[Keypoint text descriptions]
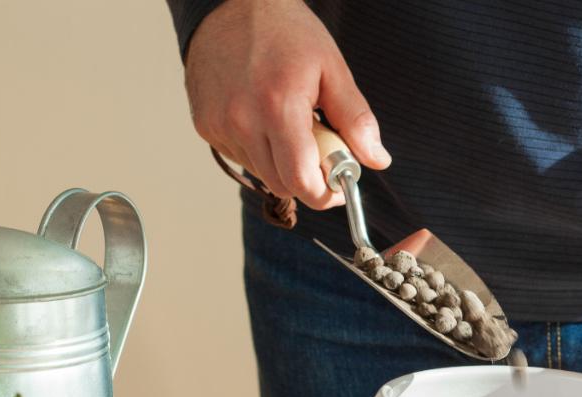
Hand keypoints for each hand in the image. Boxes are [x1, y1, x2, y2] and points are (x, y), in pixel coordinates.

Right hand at [184, 0, 390, 208]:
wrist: (228, 4)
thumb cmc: (284, 31)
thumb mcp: (332, 69)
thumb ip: (355, 119)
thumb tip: (376, 160)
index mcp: (278, 107)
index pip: (301, 182)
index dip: (325, 193)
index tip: (338, 184)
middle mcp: (242, 121)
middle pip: (282, 185)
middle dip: (307, 178)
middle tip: (319, 149)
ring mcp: (219, 125)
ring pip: (262, 174)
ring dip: (282, 164)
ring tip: (290, 125)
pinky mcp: (205, 126)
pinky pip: (241, 158)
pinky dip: (259, 150)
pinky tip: (264, 119)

**Exercise goal**
The span to give again runs from the line with "middle pip: (282, 185)" through the last line of the records above; reproduce it exactly and nothing more.

**Exercise solution**
middle pip: (282, 185)
middle dip: (307, 178)
middle tip: (319, 149)
ring mcp: (219, 125)
ring pip: (262, 174)
ring dip: (282, 164)
ring tip: (290, 125)
pinky mcp: (205, 126)
pinky pip: (241, 158)
pinky dip: (259, 150)
pinky tip: (264, 119)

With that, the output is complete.